*Your assignment*
Only one stretch of the data should be retyped: the lines from the line containing "right front paw: (135, 291)" through the line containing "right elbow: (216, 289)". Keep pictures out of it.
**** Record set ****
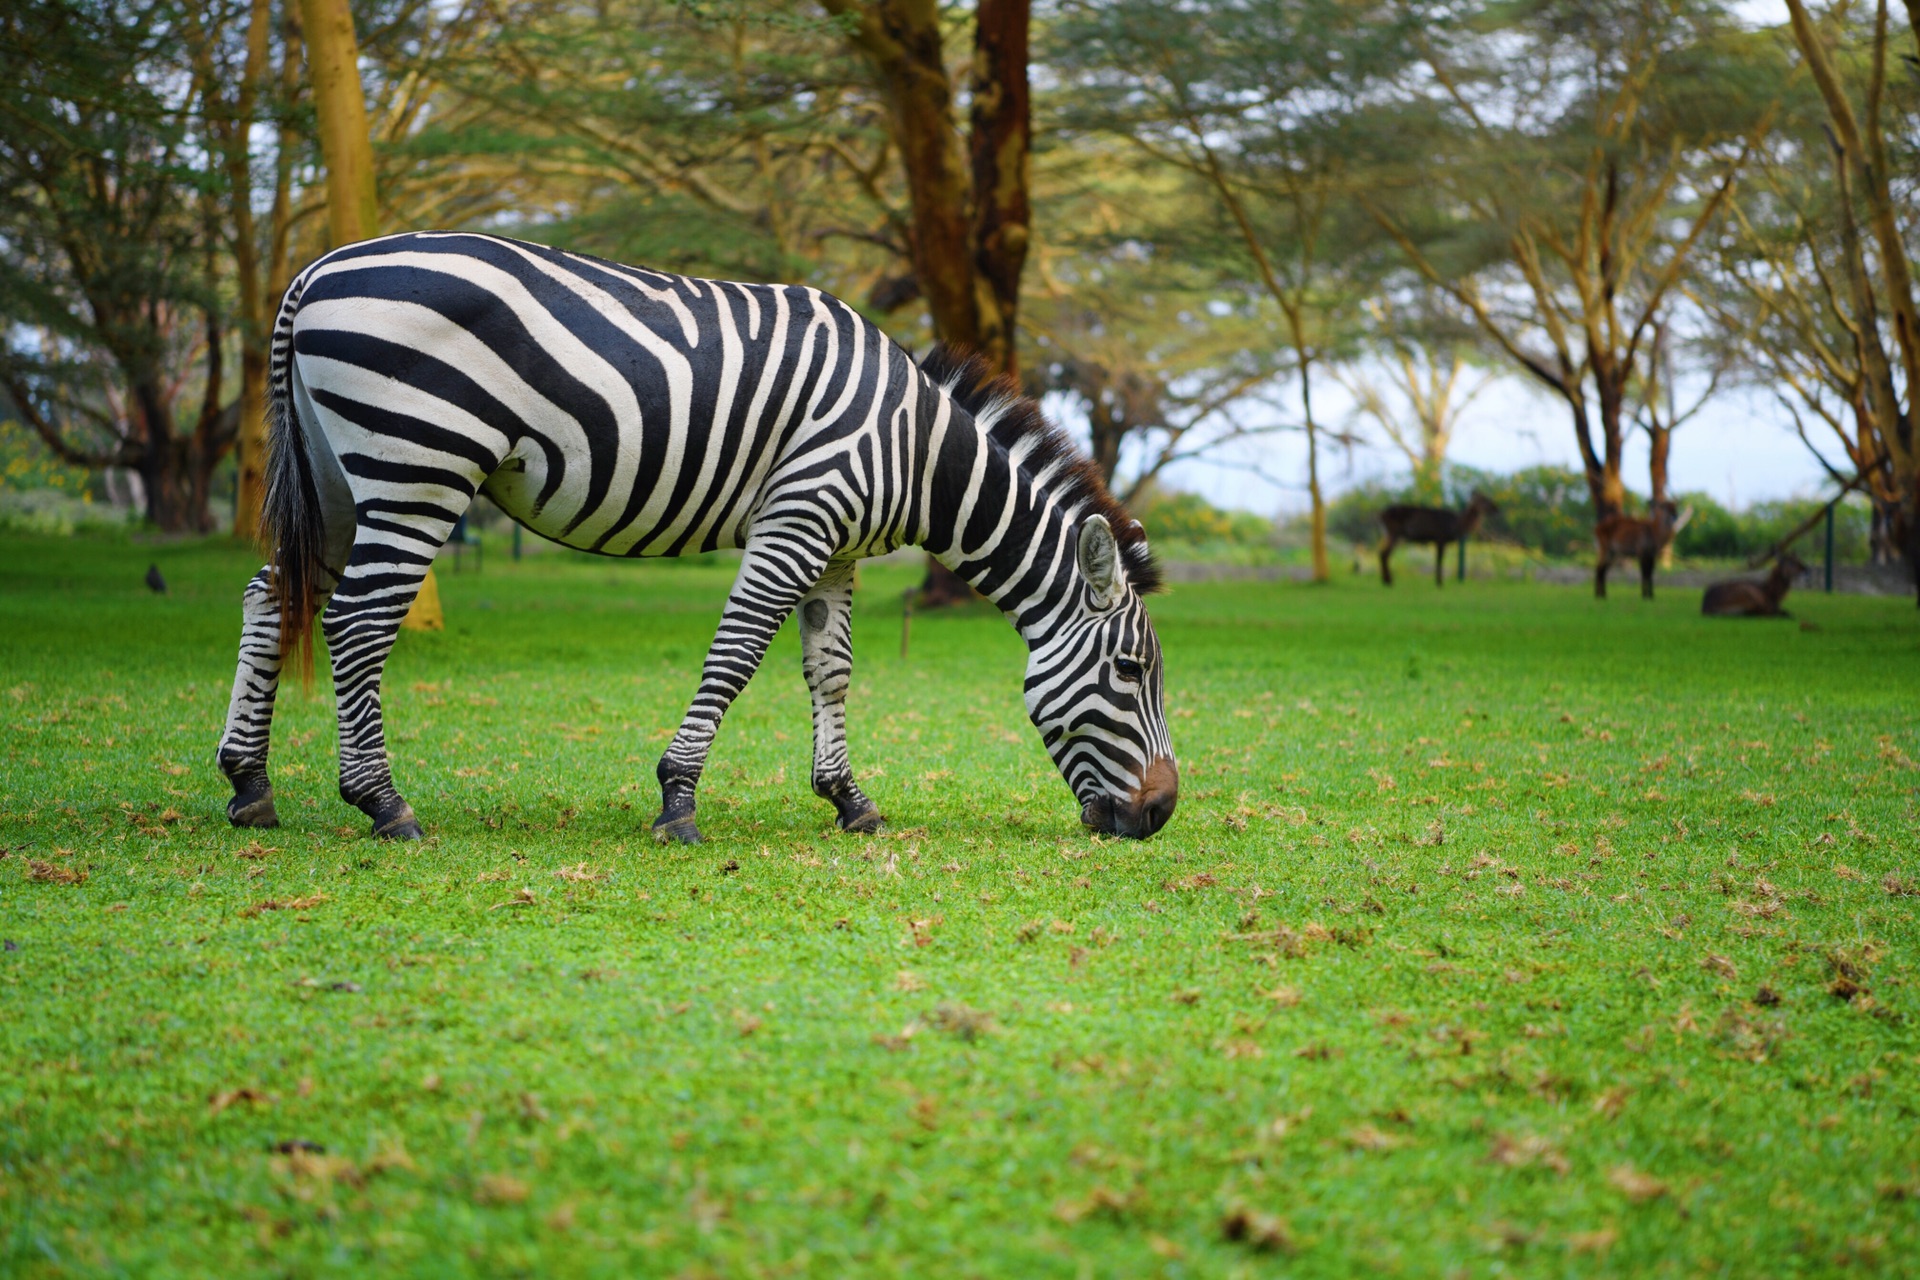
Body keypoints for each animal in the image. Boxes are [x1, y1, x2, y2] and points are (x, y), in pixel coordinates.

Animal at [206, 235, 1167, 844]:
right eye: (1130, 671)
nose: (1161, 815)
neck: (917, 450)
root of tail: (314, 272)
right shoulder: (800, 515)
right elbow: (736, 657)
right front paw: (678, 801)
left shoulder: (840, 549)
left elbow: (832, 670)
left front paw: (848, 799)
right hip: (418, 467)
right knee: (357, 624)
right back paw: (384, 804)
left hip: (335, 476)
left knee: (268, 596)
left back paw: (250, 786)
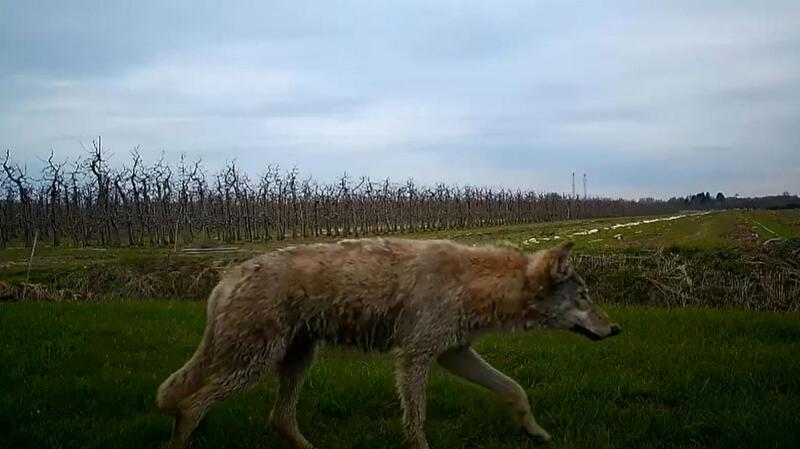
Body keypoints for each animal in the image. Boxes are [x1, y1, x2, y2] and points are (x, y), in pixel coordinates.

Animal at [155, 238, 620, 444]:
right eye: (584, 297)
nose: (616, 330)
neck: (474, 282)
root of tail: (226, 277)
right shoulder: (415, 358)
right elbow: (416, 423)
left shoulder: (454, 354)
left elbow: (515, 390)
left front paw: (536, 432)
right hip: (253, 365)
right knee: (190, 407)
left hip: (296, 361)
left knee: (279, 418)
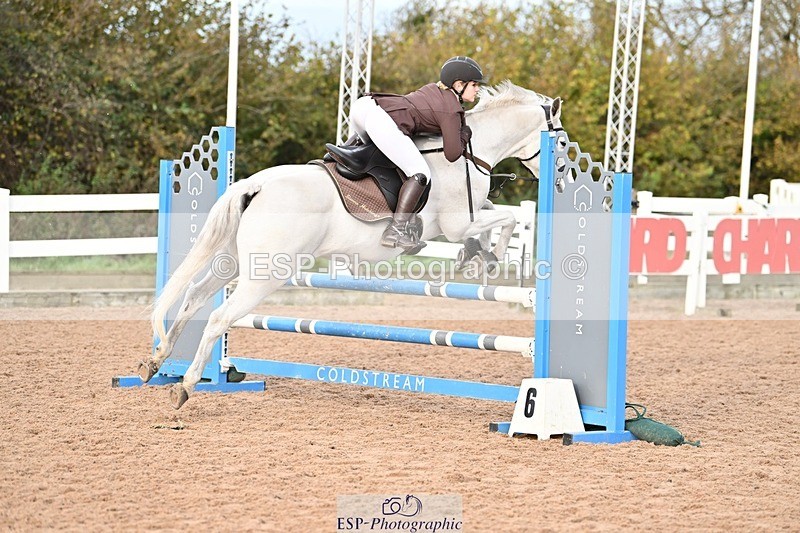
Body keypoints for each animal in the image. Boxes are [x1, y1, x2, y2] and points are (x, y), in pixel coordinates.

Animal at [140, 80, 564, 409]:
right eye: (560, 139)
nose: (560, 180)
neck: (473, 148)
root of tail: (256, 184)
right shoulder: (457, 222)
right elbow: (505, 218)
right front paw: (490, 256)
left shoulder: (463, 220)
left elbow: (494, 212)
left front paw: (478, 253)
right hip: (266, 274)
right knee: (218, 318)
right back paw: (186, 385)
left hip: (235, 262)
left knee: (193, 296)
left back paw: (157, 361)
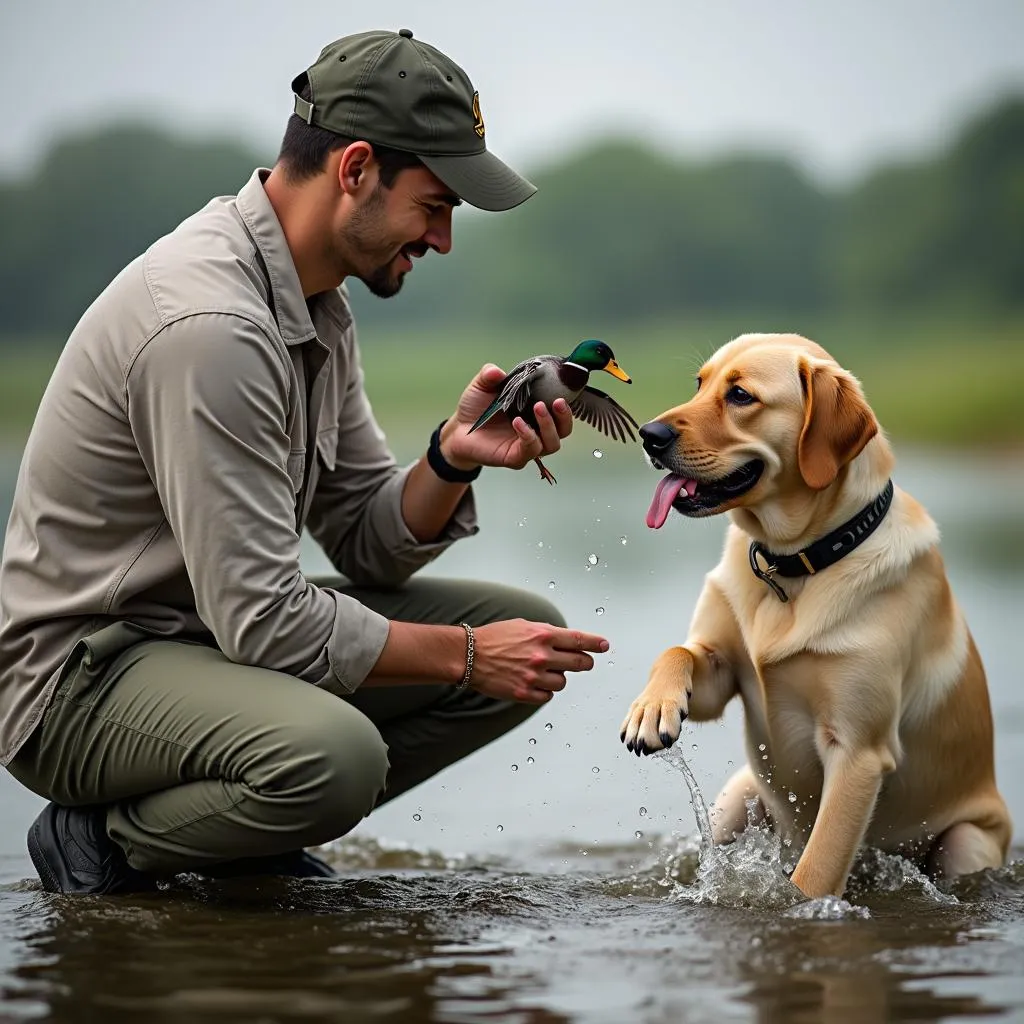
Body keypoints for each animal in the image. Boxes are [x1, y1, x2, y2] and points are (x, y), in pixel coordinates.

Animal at [618, 333, 1011, 897]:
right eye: (700, 384)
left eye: (740, 395)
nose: (648, 434)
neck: (793, 566)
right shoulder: (721, 670)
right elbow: (679, 651)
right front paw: (651, 710)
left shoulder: (857, 753)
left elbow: (816, 871)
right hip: (736, 798)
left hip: (967, 842)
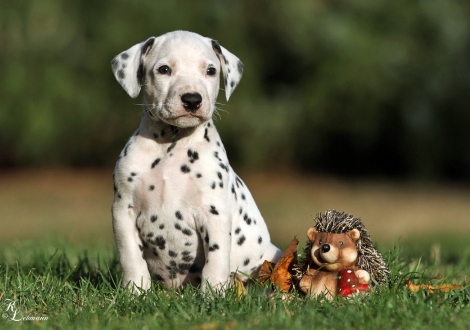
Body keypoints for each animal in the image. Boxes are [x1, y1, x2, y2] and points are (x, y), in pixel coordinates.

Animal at [110, 31, 280, 292]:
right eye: (164, 69)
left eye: (210, 70)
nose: (192, 99)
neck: (171, 145)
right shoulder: (123, 211)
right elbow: (131, 257)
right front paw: (135, 291)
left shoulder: (215, 214)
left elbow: (216, 260)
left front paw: (213, 294)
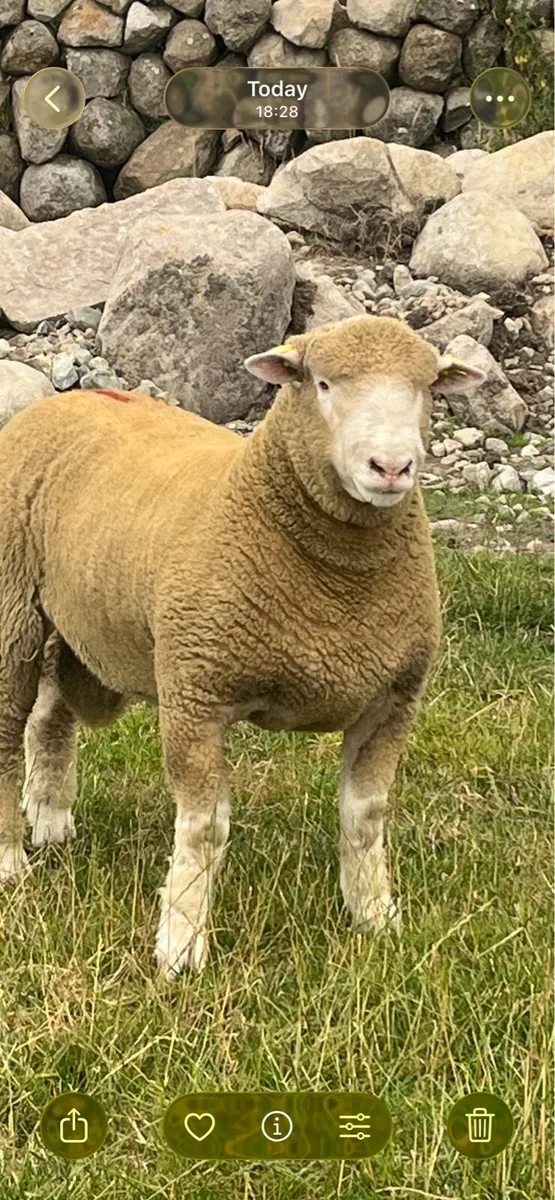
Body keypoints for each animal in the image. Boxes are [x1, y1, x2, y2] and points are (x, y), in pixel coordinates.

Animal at [0, 315, 486, 976]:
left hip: (72, 622)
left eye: (427, 388)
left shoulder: (394, 698)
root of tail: (64, 400)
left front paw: (376, 919)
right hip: (12, 609)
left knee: (50, 717)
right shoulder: (196, 692)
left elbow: (365, 817)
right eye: (323, 383)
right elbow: (204, 829)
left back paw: (50, 820)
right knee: (6, 733)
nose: (391, 467)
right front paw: (181, 946)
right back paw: (11, 864)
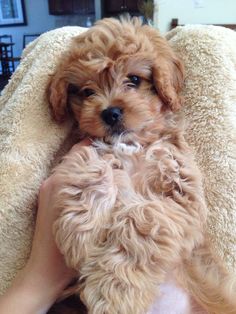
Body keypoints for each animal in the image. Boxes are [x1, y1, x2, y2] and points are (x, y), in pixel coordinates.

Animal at [48, 16, 236, 314]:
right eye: (87, 92)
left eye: (134, 79)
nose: (110, 112)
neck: (131, 146)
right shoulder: (86, 151)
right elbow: (90, 168)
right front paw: (82, 233)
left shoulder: (180, 193)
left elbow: (142, 217)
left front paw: (113, 292)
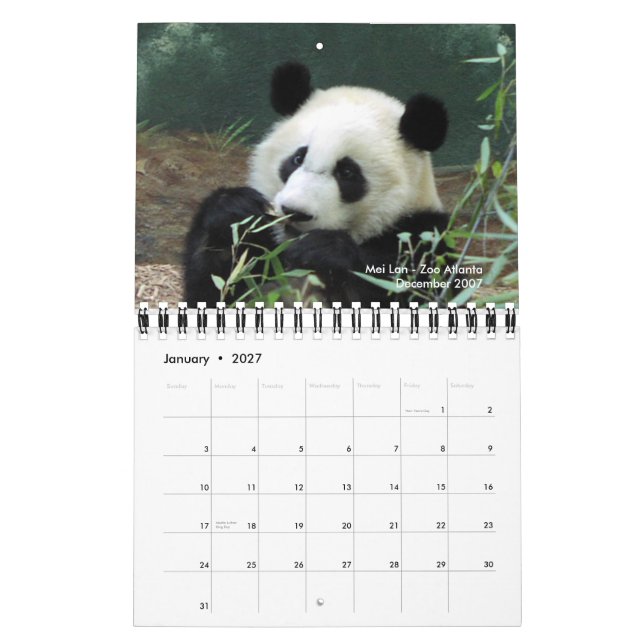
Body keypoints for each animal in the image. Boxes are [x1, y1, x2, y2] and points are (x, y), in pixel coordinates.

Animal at [184, 61, 452, 307]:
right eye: (298, 158)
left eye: (347, 173)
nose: (295, 212)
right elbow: (216, 289)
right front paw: (236, 211)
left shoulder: (422, 234)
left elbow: (405, 288)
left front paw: (325, 250)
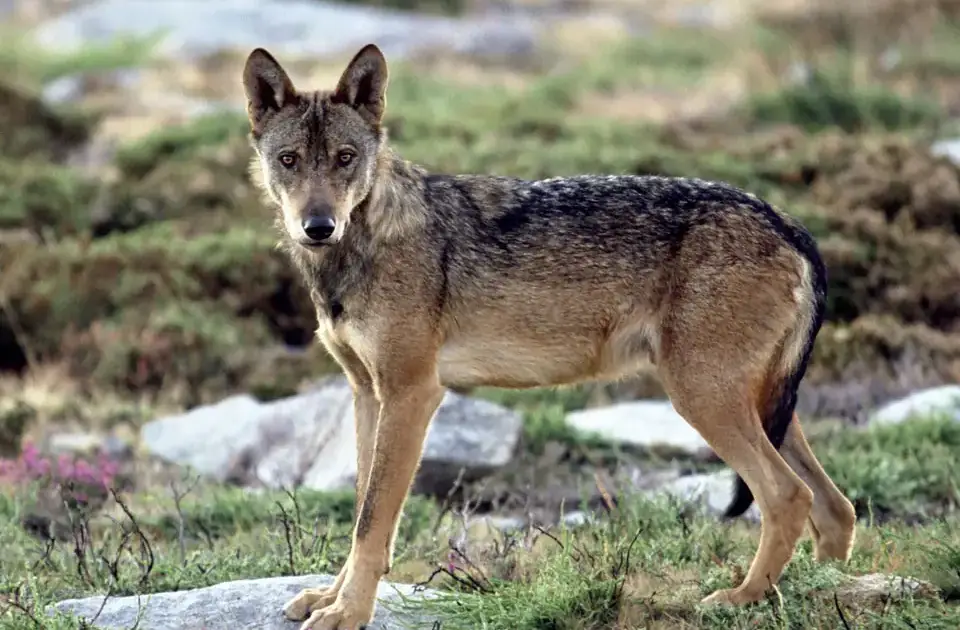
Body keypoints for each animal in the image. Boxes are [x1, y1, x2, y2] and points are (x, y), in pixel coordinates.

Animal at [241, 43, 858, 629]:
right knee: (836, 509)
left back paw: (741, 598)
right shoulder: (368, 394)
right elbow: (360, 513)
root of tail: (788, 223)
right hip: (756, 403)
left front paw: (348, 613)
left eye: (345, 159)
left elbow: (373, 521)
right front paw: (330, 597)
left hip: (703, 398)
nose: (318, 226)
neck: (358, 249)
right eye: (289, 161)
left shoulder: (412, 394)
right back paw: (822, 591)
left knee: (789, 496)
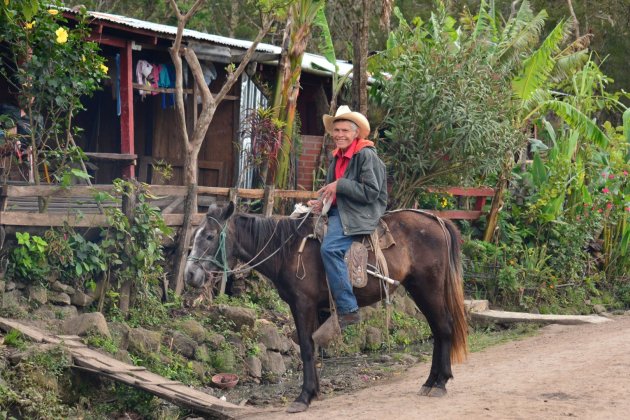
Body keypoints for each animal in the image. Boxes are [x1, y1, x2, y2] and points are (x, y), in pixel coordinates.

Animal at [185, 202, 466, 412]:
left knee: (443, 327)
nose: (189, 274)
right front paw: (314, 392)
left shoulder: (303, 304)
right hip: (419, 289)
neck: (287, 249)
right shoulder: (311, 308)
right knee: (438, 329)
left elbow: (307, 347)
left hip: (427, 287)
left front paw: (303, 397)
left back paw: (440, 383)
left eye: (209, 236)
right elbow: (312, 346)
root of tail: (436, 220)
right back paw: (432, 381)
****
*Response below*
right front paw: (135, 291)
left shoulder: (215, 214)
left elbow: (216, 260)
left front paw: (213, 294)
Body keypoints for each animal in the image. Boxes are [x1, y1, x2, y2] and points are (x, y), in pixel coordinates.

Animal at [0, 315, 486, 976]:
left hip: (72, 622)
left eye: (427, 388)
left shoulder: (394, 698)
root of tail: (64, 400)
left front paw: (376, 919)
right hip: (12, 609)
left knee: (50, 717)
right shoulder: (196, 692)
left elbow: (365, 817)
right eye: (323, 383)
right elbow: (204, 829)
left back paw: (50, 820)
right knee: (6, 733)
nose: (391, 467)
right front paw: (181, 946)
right back paw: (11, 864)
Body keypoints for each animal in the image. Boxes are [x1, y1, x2, y2] and points are (x, y), in pixel coordinates.

Animal at [48, 16, 236, 314]:
right eye: (87, 92)
left eye: (134, 79)
nose: (110, 112)
neck: (131, 146)
right shoulder: (86, 151)
right elbow: (90, 168)
right front paw: (82, 233)
left shoulder: (180, 193)
left elbow: (142, 217)
left front paw: (113, 292)
Body keypoints for each animal in the image. Boxes are [x1, y1, x2, y2] and points are (x, y), in pixel coordinates.

Animal at [184, 61, 452, 307]:
right eye: (298, 158)
left eye: (347, 173)
nose: (295, 212)
right elbow: (216, 289)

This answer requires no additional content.